4. It costs him his own life: he is stoned to death. Late repentance perhaps letting him make a fairer start in the other world, but not availing to prolong his existence here. How dearly he paid for his silver and his gold! How commonly men do this; how much they part with to get what sometimes only hurts them when they gain it! Let not greed be our ruin. Be generous in self protection, if from no higher motive. Only goodness is wisdom, and they consult worst for their own advantage that seek to further it with craft or with impiety.—G.

HOMILIES BY S.R. ALDRIDGE

Joshua 7:26

Sin punished.

I. A TERRIBLE PUNISHMENT. Achan is stoned to death, and his goods are then burnt with fire. He lost not only that which he had stolen, but even his own property, and above all his life. Such is the sinner's rots-reckoning!

1. The laws of God have their sanctions annexed. Sin is followed by its peculiar immediate effects, which are a punishment in themselves, and there are besides the retribution awards of the Legislator. Achan must have felt a gnawing and a fire within him as soon as the evil deed was done; but this was only preliminary to the pain of detection and subsequent penalty of stoning. It is not well with the wicked even in this world, and we cannot forget the hints of the Bible respecting stripes to be inflicted in the world to come.

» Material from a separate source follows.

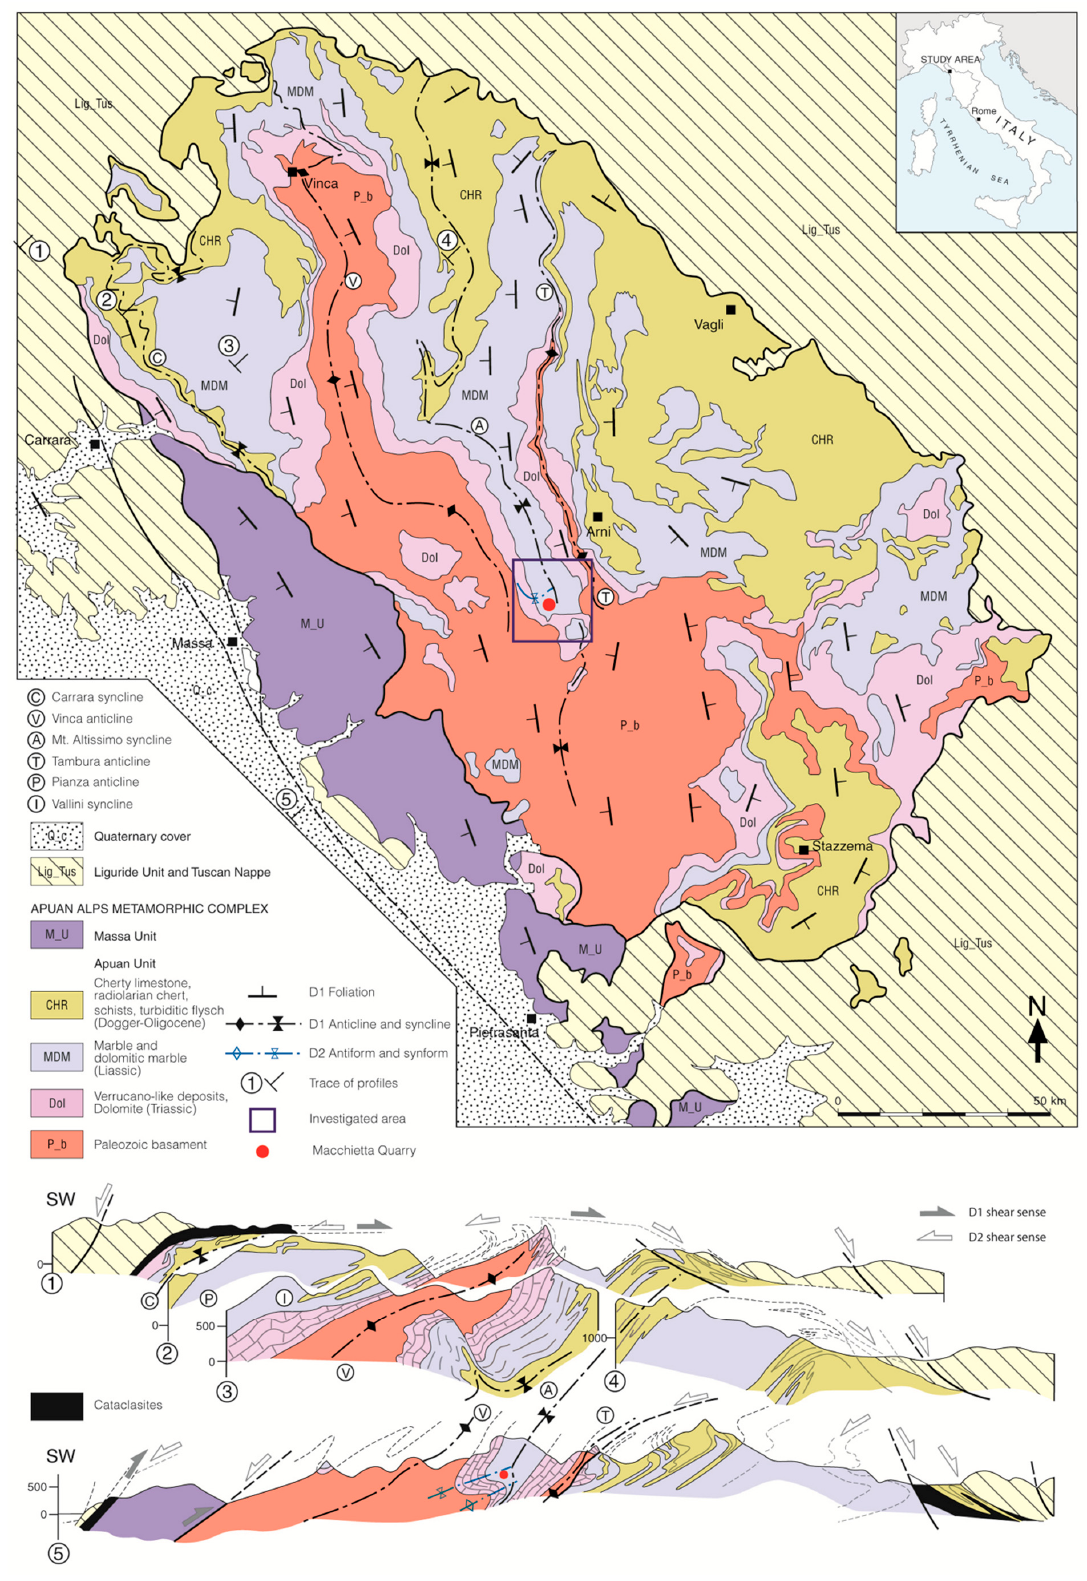
Figure 2. Simplified geological map of the Apuan Alps; the investigated area is highlighted with a rectangle and the location of the quarry is indicated by a point (modified after [25]).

2. This narrative is intended to impress us with a deep sense of the evil of sin. God speaks to us solemnly respecting the deserts of sin. So swift a retribution could not but act as a warning to the Israelites, and the record of it may serve the same purpose with respect to ourselves. If Jehovah seemed stern for a season, he dealt in real kindness with the people, for surely it was expedient for one family to die, rather than that the whole nation should be disobedient and suffer extinction.

3. Seldom does the sinner suffer alone. Achan's family lost their lives also. Perhaps they had connived at his theft. "By one man sin entered into the world, and death by sin, and so death passed upon all men." If we are reckless of our own interests, let us not cruelly blight the prospects of others.

II. THE SIDE OF THE DIVINE CHARACTER HERE REVEALED. He is shown to be a jealous God, hating sin, and taking vengeance upon those who disregard His precepts. "The fierceness of God's anger" may not be such a pleasant object of contemplation as the exceeding riches of the love of God, but it is good for us to think of it in connection with evil, and is part of our notion of a perfect character. The meek and lowly Jesus could kindle into holy indignation at the sight of the hypocrisy and oppression of the scribes and Pharisees, and a cloud of brightness that has no element of fire is not the representation given in Scripture of the appearance of God. Daniel saw "a fiery stream, which issued and came forth from before" the Ancient of days.

III. THE COMFORTING ASPECTS OF OUR THEME.

1. We are not informed of Achan's final destiny, and this thought may alleviate the difficulty which some minds feel. Tempted as we are to disbelieve the genuineness of forced confessions and late repentance, it may be that Achan was sincere, and God chastised the flesh that the spirit might be saved. His death was necessary for example's sake, and the burning of the bodies and the heaping them with stones all indicated the horrid nature of sin which, like a leprosy, frets inward till all be consumed. But the offender himself may have been saved "so as by fire;" and eternal life was purchased at the expense of temporal death. God grant, however, that we may live the life, and so die the death, of the righteous.

2. The gospel offers of mercy stand out in striking contrast to the severity of the ancient dispensation. "If we confess our sins, he is faithful and just to forgive us our sins, and to cleanse us from all unrighteousness."—A.